28● Ternyata Dia

2.2K 209 7
                                    

"Lo dari mana, Ar?"

Baru saja aku mau duduk, Riska sudah menodongku dengan pertanyaan. Tatapannya benar-benar menyelidik. Aku rasa Mbak Tari dan Riska sudah menggosipkan diriku tadi.

"Ngantar pesanan." sahutku malas lalu duduk. Membuka komputer dan mulai mengerjakan tugas.

"Lo ngantar pesanan atau pacaran? Lama amat."

Aku mendengus mendengar sindiran Mbak Tari. Tapi, tidak memasukkan dalam hati juga. Mengangkat bahu cuek, aku melanjutkan pekerjaan. Sampai beberapa jam berlalu, aku berhenti untuk meregangkan tubuh. Mbak Tari dan Riska masih fokus pada komputer di hadapan mereka sambil memakan cemilan sesekali.

Pekerjaanku belum selesai, tetapi kantuk dan bosan tiba-tiba kurasa, padahal waktu masih jauh dari jam istirahat kantor. Melihat Mbak Tari dan Riska yang serius membuatku enggan mengganggu mereka.

Menghela nafas, aku berdiri untuk ke pantry dan membuat minum.

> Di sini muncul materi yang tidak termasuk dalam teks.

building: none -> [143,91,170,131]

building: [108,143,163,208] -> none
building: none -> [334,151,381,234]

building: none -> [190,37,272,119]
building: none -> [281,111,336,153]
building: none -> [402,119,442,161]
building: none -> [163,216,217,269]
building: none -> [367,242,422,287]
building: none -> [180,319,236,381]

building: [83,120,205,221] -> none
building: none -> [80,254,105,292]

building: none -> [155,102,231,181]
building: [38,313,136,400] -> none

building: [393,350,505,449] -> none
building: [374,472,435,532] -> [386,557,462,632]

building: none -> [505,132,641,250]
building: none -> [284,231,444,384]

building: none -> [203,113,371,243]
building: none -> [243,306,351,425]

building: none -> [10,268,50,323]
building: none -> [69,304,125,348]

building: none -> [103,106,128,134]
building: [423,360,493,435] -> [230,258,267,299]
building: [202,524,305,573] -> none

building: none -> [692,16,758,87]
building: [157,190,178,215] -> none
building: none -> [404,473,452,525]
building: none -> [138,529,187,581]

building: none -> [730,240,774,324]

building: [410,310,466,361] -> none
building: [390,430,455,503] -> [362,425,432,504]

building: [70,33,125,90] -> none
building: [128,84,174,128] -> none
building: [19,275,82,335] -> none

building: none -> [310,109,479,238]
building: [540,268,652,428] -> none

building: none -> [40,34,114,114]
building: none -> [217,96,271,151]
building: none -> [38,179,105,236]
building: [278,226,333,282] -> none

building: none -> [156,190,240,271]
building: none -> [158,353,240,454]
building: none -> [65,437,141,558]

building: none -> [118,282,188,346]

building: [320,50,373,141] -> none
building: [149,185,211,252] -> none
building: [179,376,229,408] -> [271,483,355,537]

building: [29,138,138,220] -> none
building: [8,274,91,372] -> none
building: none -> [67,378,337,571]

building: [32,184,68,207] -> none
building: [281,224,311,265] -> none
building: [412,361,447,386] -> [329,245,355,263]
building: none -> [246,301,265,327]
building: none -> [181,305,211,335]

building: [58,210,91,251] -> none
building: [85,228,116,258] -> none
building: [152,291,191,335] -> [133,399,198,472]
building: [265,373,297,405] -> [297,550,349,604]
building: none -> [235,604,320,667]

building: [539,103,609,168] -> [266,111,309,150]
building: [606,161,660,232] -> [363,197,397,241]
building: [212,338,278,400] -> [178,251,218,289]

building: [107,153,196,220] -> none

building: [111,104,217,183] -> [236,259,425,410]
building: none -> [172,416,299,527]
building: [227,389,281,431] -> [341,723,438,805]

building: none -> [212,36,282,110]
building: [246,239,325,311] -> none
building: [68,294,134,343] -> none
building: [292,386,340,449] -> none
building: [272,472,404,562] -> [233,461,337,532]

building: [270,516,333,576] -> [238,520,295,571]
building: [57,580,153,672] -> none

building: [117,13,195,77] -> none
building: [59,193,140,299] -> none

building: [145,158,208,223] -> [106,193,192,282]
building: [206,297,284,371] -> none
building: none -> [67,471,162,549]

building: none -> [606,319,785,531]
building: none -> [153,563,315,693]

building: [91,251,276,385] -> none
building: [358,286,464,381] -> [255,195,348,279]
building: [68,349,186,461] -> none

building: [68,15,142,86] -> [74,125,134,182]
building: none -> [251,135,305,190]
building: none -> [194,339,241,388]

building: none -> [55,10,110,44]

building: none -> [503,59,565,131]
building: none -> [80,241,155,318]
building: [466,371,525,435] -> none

"Kopi susu satu." Mbak Tari menyelutuk tiba-tiba seperti tahu aku mau tujuanku, tetapi pandangannya tetap fokus pada komputer.

Aku tahu dia hanya akting.

"Gue cokomamamia. Ada di rak dua di kantong hitam." Dan Riska ikut-ikutan.

Aku memandang mereka jengkel. Itu bokong mereka yang keberatan atau dosa mereka yang kebanyakan? Susah amat berdirinya. Sukanya menyusahkan junior. Ah, nasibnya junior.

"Udah deh. Lo kan emang mau ke pantry. Jadi, sekalian aja."

Sekali lagi aku mendengus mendengar suara Mbak Tari.

"Bisa gak sih sekali-kali kalian yang buatin gue minum? Perasaan gue mulu deh." protesku.

Sayangnya, mereka tidak begitu peduli. Mereka malah sok sibuk dengan pekerjaan. Padahal aku yakin sekali, di balik komputer itu ada yutub yang menyala.

Aku jadi ingin pindah jabatan rasanya. Barangkali teman-teman sekantorku nanti lebih baik dari mereka. Tapi kalau begitu, aku tidak akan sesering ini bertemu Sean dong? Aish, apa sih yang kupikirkan?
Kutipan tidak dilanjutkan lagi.